I recently wrote how the world is less globalized than we suspect it is and how we now spend $88 billion a year in visa processing fees. What is not included in this figure is the extraordinary opportunity cost of time and inefficiencies imposed by the visa obtaining process. I recently experienced a telling experience which illustrates the differences between China and India.
OLX is present in both countries and I typically visit both countries every year. China unfortunately requires a visa for French citizens but has a very efficient process for obtaining and delivering it. You can pay a surcharge and obtain it the same day from their visa processing center on 12th avenue and 42nd street in New York. The processing center is very well staffed and even where there are many people in line, you rarely wait more than 30 minutes.
India by contrast makes it an ordeal to get a visa. I was supposed to keynote an Internet conference in Mumbai last December. I started going through the process in October. The application required my French birth certificate, notarized and apostilled in France, which as you can imagine is extremely difficult and time consuming to obtain from the US. It required a formal letter inviting me to India. It required a notarized copy of my visa for the US and copies of various bills proving my residence in the US. You then apply through a visa processing center where even the expedited process takes weeks during which they have your passport and you can’t travel anywhere!
You first apply online, which you need to do at least 5 times given the lack of proper instructions regarding specific requirements which seemingly vary on a case by case basis! To drop off the application you then have to wait in line for hours in front of the processing center. Several times, after waiting for 3+ hours they simply closed down the center saying there were too many people in line, asking us to come back again the next day!
Worse, it is basically impossible to get anyone on the phone at the visa processing center to get the status of your application. After several weeks of harassing them, they told me that my application was on hold because my new visa for the US was less than a year old and they would need notarized copies of all my past visas to prove the continuance of my US residency. I duly provided the required documentation and again waited for weeks before being told that because there was a gap of 6 weeks between two of my visas, I could not apply in the US and would have to apply at the Indian embassy in Paris! The fact that I live in the US and that I had no intent or reason to go to Paris did not dissuade them! By the time I finally got my passport back the conference had passed!
I pushed my trip back to late January, asked a good friend of mine in India to write a letter saying he was looking forward to hosting me during my vacation there and reapplied for a tourist visa. This time I had all the documents on hand and two weeks later, I had my visa.
Granted it is hard for Indians to get European and American visas, but imposing “reciprocity” with such complexity is insane and self-defeating, especially if it is the representation of Indian bureaucracy in general! Driving through the streets of Shanghai and Delhi, you can’t help but wonder how less stark the contrast would be if India streamlined its bureaucracy!

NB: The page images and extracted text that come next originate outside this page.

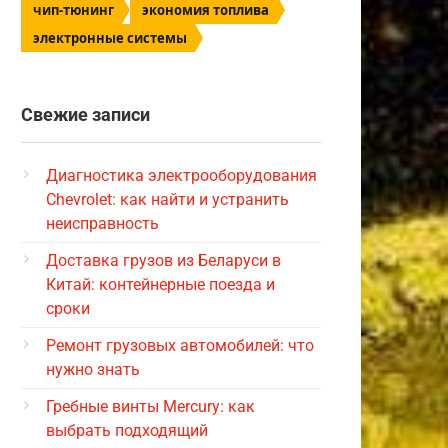
чип-тюнинг
экономия топлива
электронные системы
Свежие записи
Диагностика электрооборудования
Chevrolet: как найти и устранить
неисправность
Доставка грузов из Беларуси в
Китай: контейнерные поезда и
сроки
Ремонт грузовых автомобилей: что
нужно знать
Гребные винты Mercury: как
выбрать подходящий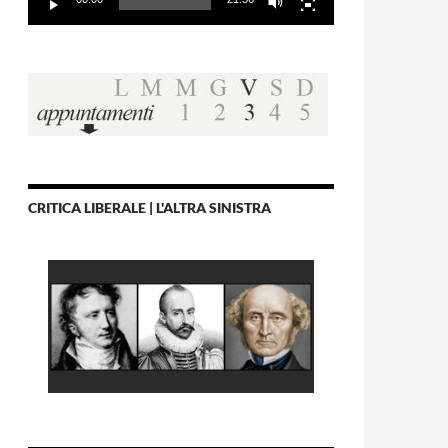
CRITICA LIBERALE | L'ALTRA SINISTRA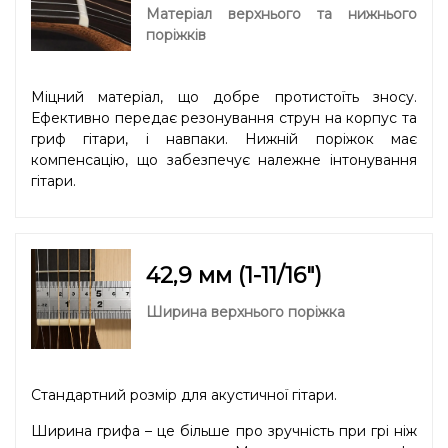
Матеріал верхнього та нижнього
поріжків
Міцний матеріал, що добре протистоїть зносу.
Ефективно передає резонування струн на корпус та
гриф гітари, і навпаки. Нижній поріжок має
компенсацію, що забезпечує належне інтонування
гітари.
42,9 мм (1-11/16″)
Ширина верхнього поріжка
Стандартний розмір для акустичної гітари.
Ширина грифа – це більше про зручність при грі ніж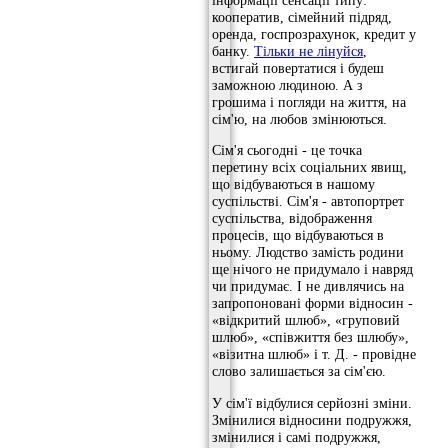
інформації сенсації типу:
кооператив, сімейний підряд,
оренда, госпрозрахунок, кредит у
банку.
Тільки не лінуйся
,
встигай повертатися і будеш
заможною людиною. А з
грошима і погляди на життя, на
сім'ю, на любов змінюються.
Сім'я сьогодні - це точка
перетину всіх соціальних явищ,
що відбуваються в нашому
суспільстві. Сім'я - автопортрет
суспільства, відображення
процесів, що відбуваються в
ньому. Людство замість родини
ще нічого не придумало і навряд
чи придумає. І не дивлячись на
запропоновані форми відносин -
«відкритий шлюб», «груповий
шлюб», «співжиття без шлюбу»,
«візитна шлюб» і т. Д. - провідне
слово залишається за сім'єю.
У сім'ї відбулися серйозні зміни.
Змінилися відносини подружжя,
змінилися і самі подружжя,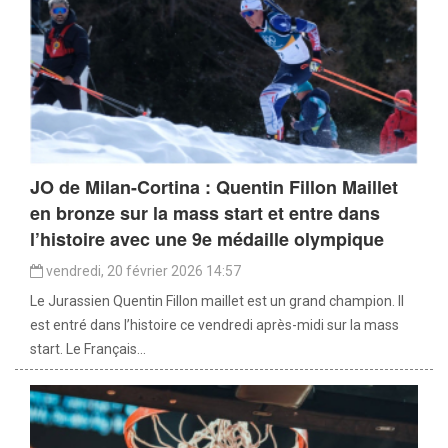
JO de Milan-Cortina : Quentin Fillon Maillet
en bronze sur la mass start et entre dans
l’histoire avec une 9e médaille olympique
vendredi, 20 février 2026 14:57
Le Jurassien Quentin Fillon maillet est un grand champion. Il
est entré dans l’histoire ce vendredi après-midi sur la mass
start. Le Français...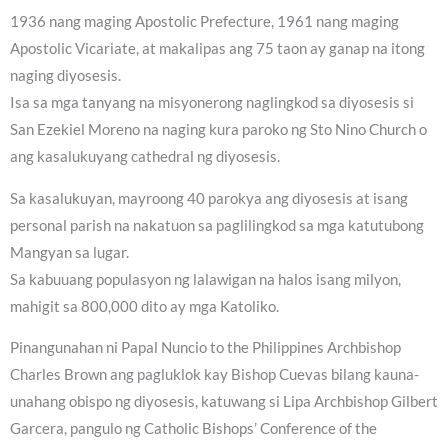
1936 nang maging Apostolic Prefecture, 1961 nang maging
Apostolic Vicariate, at makalipas ang 75 taon ay ganap na itong
naging diyosesis.
Isa sa mga tanyang na misyonerong naglingkod sa diyosesis si
San Ezekiel Moreno na naging kura paroko ng Sto Nino Church o
ang kasalukuyang cathedral ng diyosesis.
Sa kasalukuyan, mayroong 40 parokya ang diyosesis at isang
personal parish na nakatuon sa paglilingkod sa mga katutubong
Mangyan sa lugar.
Sa kabuuang populasyon ng lalawigan na halos isang milyon,
mahigit sa 800,000 dito ay mga Katoliko.
Pinangunahan ni Papal Nuncio to the Philippines Archbishop
Charles Brown ang pagluklok kay Bishop Cuevas bilang kauna-
unahang obispo ng diyosesis, katuwang si Lipa Archbishop Gilbert
Garcera, pangulo ng Catholic Bishops’ Conference of the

It’s weird because I had no issue to have a turist visa, multiple entries for 5 years, for India
Lesson learned: apply for a tourist visa, not a business visa
without the bureaucracy…what could be…what could have been…is a thesis by itself…I have actually forwarded your article to some friends who work in the bureaucracy in India!!
Cheers, Chandradev
We (my wife & I) are Indian nationals living in DC metro are for past 7 years. We went through the worst nightmare when my wife applied for a new passport (name change) at the Indian embassy in Washington DC. If I write the whole experience it would be twice the size of your article. Brief summary
1.) We were asked to produce our marriage certificate in English (certificate was in Hindi, which is the official national language of India).
2.) Embassy lost the passport asked us to apply for the new passport then old passport can in the mail after 4 months.
3.) After going through horrible pain and misery in the end when we received the passport one of the officer asked my wife that he should be “awarded” (bribe) for helping her.
I was ashamed and felt sad after all I am also an Indian.
They’re simply worried that you may start taking jobs from other Indians, and instead use your application as a way of creating employement. 🙂
Yes, the Chinese government might be more efficient, but I agree with the reciprocity of the Indian consulates. I, as an Indian, have had much worse experiences while getting my US visas. By the way, registering a company in India is much faster than in the U.S. It took me 10 minutes and $11 (INR 500) to get it done over here in Bangalore whereas in Wisconsin it had taken me 7 days and $180 to get my registration certificate.
I think it is for political convenience or political correctness that we in the west always piggyback India when we talk about China’s economics miracle. This is because China is a country with a political system that we do not agree to while India follow our example of democracy. When we have to discuss China’s achivements, we have to say, “China, a communist country, is doing extremely well, but India, a democracy is also doing well.”. However, we all know India is so much behind China.